Cette question est d’une infinie poésie, car elle désigne un lieu malgré la futilité du moment. Cette question crée dans notre espace mental, dans notre imaginaire, une petite place. Elle veut nous dire, cette question, qu’il y a un endroit au monde, un endroit particulier, intime et invisible, là où gisent les détails. Cette question ne dit pas autre chose que « la mort d’une fleur est une manifestation qui mérite que l’on s’y arrête, qu’on lui soit attentif », c’est un événement, que toute mort d’une fleur est un événement.

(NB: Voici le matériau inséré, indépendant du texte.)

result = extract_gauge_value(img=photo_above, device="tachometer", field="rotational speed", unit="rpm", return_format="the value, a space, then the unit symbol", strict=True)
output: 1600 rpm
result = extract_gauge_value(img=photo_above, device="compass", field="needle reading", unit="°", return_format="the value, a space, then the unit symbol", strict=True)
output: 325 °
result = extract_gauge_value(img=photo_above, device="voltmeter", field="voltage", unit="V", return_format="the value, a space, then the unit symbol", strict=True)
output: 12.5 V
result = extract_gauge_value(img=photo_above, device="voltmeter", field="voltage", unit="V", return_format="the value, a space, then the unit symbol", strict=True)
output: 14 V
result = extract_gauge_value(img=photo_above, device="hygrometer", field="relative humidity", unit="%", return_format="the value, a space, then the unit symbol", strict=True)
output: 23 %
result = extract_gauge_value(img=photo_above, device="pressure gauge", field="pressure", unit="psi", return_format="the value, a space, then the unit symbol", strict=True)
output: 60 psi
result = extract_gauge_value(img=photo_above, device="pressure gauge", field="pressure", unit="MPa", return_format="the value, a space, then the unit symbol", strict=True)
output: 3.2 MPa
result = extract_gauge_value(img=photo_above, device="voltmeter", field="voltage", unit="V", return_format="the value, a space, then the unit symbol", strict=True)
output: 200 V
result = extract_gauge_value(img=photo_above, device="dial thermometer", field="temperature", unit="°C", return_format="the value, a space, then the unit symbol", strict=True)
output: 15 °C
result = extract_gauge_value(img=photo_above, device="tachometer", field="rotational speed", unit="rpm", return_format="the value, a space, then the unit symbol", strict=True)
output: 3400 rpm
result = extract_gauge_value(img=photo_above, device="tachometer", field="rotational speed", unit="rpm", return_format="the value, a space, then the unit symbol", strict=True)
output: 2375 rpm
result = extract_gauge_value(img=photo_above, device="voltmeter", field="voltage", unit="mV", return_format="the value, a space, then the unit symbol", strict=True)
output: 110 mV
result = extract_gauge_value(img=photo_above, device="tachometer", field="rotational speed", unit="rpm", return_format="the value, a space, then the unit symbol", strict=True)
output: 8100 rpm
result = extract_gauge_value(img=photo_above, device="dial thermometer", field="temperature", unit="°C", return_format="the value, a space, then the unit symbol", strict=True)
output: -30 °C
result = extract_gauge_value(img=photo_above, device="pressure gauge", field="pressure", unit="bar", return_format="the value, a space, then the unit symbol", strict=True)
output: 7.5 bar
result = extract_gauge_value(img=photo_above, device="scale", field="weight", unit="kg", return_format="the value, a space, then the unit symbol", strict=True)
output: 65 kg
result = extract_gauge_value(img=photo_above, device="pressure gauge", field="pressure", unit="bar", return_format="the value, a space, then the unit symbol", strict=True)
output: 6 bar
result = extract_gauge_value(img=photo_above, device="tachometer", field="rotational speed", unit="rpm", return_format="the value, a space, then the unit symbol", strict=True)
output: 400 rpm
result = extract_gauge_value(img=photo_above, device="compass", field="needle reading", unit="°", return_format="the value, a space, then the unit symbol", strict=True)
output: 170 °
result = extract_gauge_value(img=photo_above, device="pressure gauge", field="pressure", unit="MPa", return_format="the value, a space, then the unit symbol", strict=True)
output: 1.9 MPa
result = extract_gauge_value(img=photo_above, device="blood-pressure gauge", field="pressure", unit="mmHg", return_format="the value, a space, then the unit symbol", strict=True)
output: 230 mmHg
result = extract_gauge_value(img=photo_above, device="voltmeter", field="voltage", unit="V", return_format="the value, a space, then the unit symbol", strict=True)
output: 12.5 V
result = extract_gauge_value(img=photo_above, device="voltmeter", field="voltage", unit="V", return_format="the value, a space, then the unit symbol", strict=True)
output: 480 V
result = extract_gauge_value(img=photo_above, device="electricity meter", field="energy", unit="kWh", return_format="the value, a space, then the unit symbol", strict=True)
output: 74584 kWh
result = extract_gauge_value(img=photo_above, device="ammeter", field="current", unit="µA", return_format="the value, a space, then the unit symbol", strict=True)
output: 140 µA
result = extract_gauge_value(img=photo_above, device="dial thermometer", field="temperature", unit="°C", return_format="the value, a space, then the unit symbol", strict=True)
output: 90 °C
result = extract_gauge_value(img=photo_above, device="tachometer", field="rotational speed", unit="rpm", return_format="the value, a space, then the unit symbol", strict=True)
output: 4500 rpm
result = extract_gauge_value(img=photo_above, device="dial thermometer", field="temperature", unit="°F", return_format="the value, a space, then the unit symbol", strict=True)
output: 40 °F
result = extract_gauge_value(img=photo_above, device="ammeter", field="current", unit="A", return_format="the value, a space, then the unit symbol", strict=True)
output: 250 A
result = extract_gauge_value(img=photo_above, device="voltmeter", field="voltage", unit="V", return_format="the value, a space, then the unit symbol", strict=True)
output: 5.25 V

Savoir le reconnaître ce moment c’est voir le monde autrement, jusque dans ses détails, au sens propre, essentiels. Car considérer le moment où se fane une fleur, en avoir le souci, c’est arrêter le temps, faire une pause dans le continuum de la fuite du temps. Cette question souligne et amplifie cette pause pour en faire un moment particulier, une épiphanie, la manifestation d’une réalité cachée.
Cette question n’est pas une question, elle est un poème qu’aurait pu écrire Walt Whitman, auteur du recueil bien nommé Feuilles d’herbe, en 1855 :
Pour penser au temps, à la vie, à la mort,
Je m’esseule souvent dans les bois qui me connaissent bien,
Je vais flâner sur les rives tranquilles
où les grands joncs flexibles
Savent les moindres inflexions du vent qui passe.
Il n’est pas besoin d’être poète pour habiter poétiquement le monde, il suffit de s’arrêter un instant sur ses manifestations les plus anodines, les considérer et, en les nommant, les célébrer en quelques mots.
Flâner là où se fane une fleur, là est la poésie.